• Instructions to follow: Retype the items below exactly as they appear, character for character, leaving out the pictures.

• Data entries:
__________
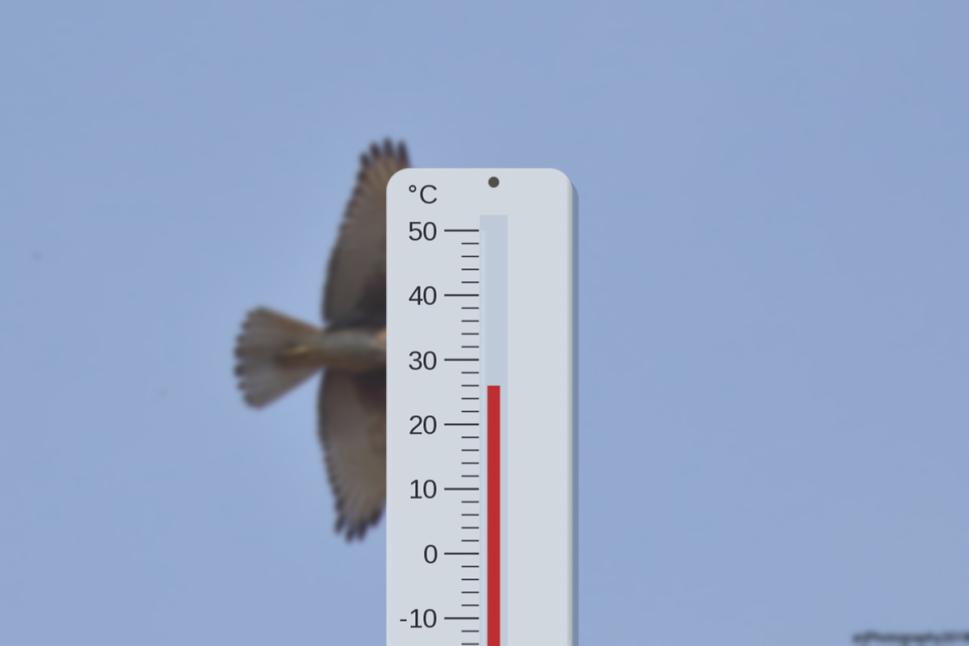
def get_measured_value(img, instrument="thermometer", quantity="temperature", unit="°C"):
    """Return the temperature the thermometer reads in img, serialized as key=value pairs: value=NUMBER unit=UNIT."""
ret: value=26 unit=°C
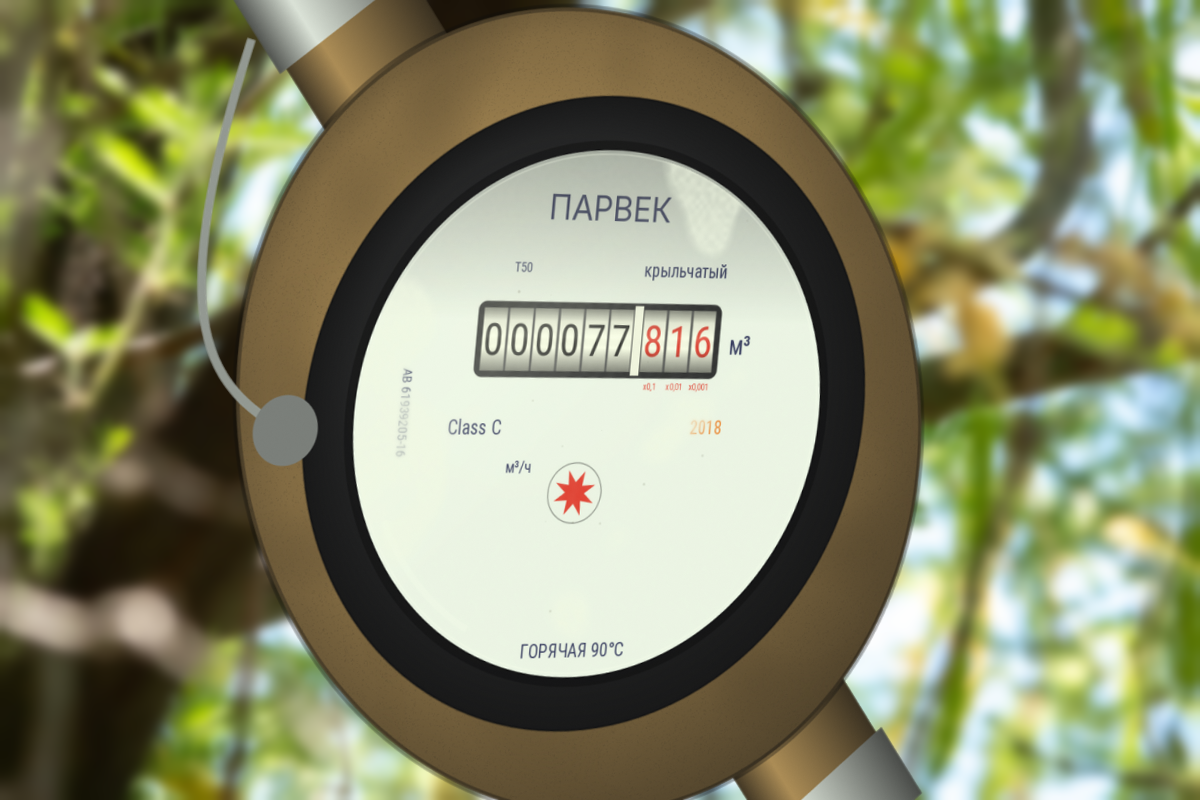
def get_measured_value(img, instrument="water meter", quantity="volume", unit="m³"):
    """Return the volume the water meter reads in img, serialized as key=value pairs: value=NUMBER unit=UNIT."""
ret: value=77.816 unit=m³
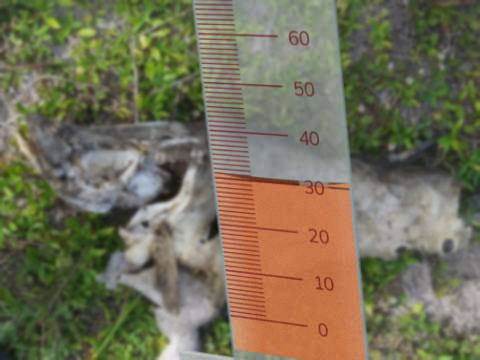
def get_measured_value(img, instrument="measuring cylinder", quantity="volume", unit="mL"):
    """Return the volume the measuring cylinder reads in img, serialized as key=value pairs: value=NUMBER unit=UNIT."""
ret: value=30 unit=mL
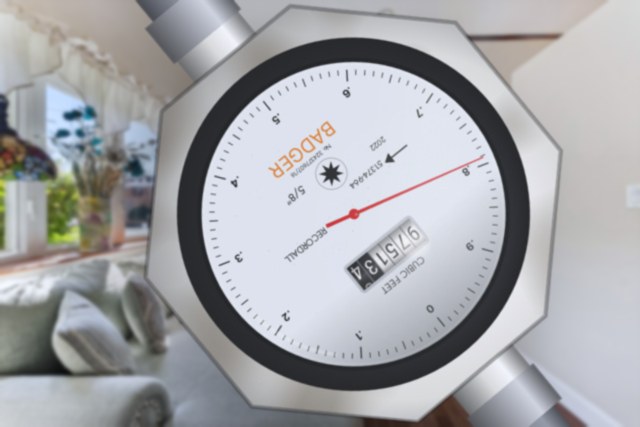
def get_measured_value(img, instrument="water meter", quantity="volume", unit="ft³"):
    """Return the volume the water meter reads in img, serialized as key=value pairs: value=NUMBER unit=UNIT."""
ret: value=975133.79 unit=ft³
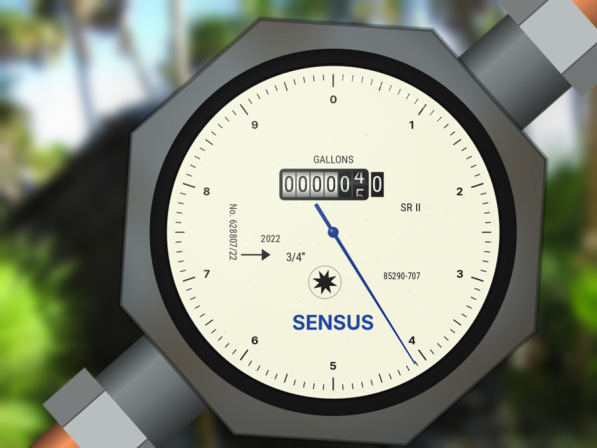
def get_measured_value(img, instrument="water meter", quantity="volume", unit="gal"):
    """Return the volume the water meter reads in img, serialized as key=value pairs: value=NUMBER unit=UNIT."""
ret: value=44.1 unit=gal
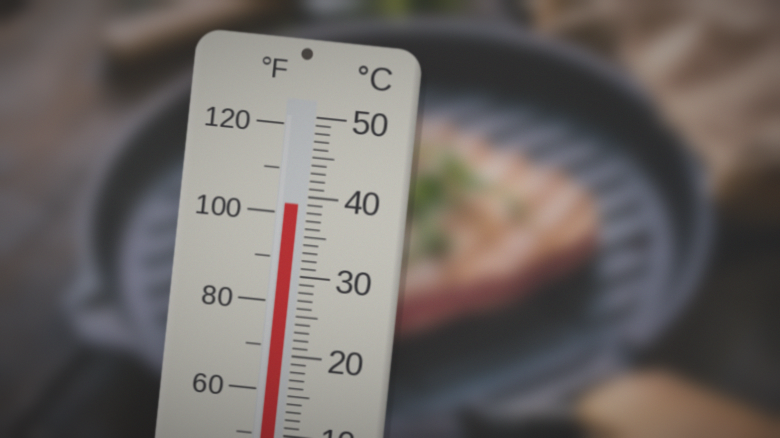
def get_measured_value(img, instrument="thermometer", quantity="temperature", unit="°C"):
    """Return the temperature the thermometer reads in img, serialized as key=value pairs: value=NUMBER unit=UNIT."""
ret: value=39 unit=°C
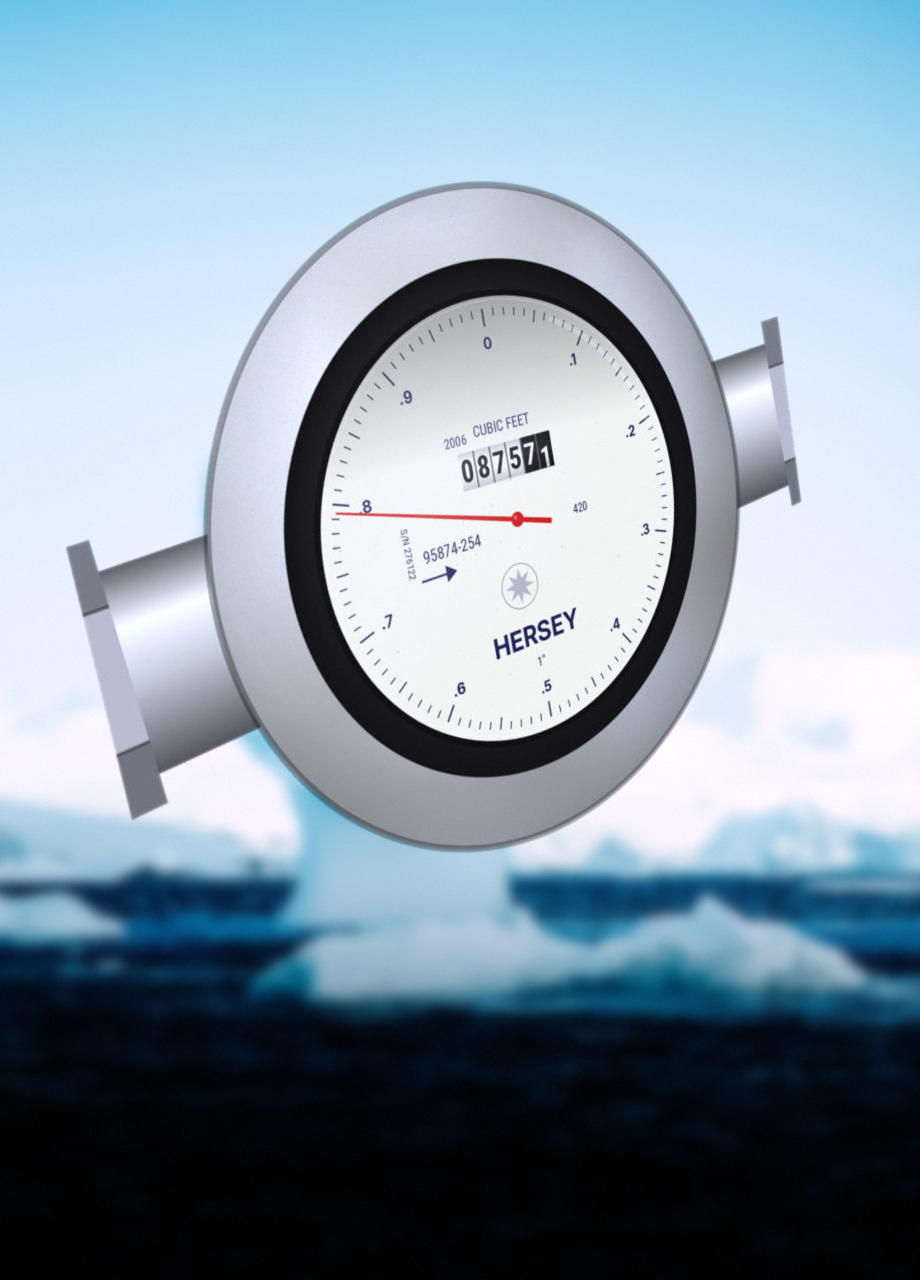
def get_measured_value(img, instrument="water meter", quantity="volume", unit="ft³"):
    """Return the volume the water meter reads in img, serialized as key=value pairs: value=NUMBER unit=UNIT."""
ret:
__________
• Written answer:
def get_measured_value(img, instrument="thermometer", quantity="temperature", unit="°C"):
    """Return the temperature the thermometer reads in img, serialized as key=value pairs: value=NUMBER unit=UNIT."""
ret: value=26 unit=°C
def get_measured_value(img, instrument="water meter", quantity="volume", unit="m³"):
    """Return the volume the water meter reads in img, serialized as key=value pairs: value=NUMBER unit=UNIT."""
ret: value=77.816 unit=m³
def get_measured_value(img, instrument="measuring cylinder", quantity="volume", unit="mL"):
    """Return the volume the measuring cylinder reads in img, serialized as key=value pairs: value=NUMBER unit=UNIT."""
ret: value=30 unit=mL
def get_measured_value(img, instrument="water meter", quantity="volume", unit="ft³"):
    """Return the volume the water meter reads in img, serialized as key=value pairs: value=NUMBER unit=UNIT."""
ret: value=975133.79 unit=ft³
def get_measured_value(img, instrument="water meter", quantity="volume", unit="gal"):
    """Return the volume the water meter reads in img, serialized as key=value pairs: value=NUMBER unit=UNIT."""
ret: value=44.1 unit=gal
def get_measured_value(img, instrument="thermometer", quantity="temperature", unit="°C"):
    """Return the temperature the thermometer reads in img, serialized as key=value pairs: value=NUMBER unit=UNIT."""
ret: value=39 unit=°C
def get_measured_value(img, instrument="water meter", quantity="volume", unit="ft³"):
    """Return the volume the water meter reads in img, serialized as key=value pairs: value=NUMBER unit=UNIT."""
ret:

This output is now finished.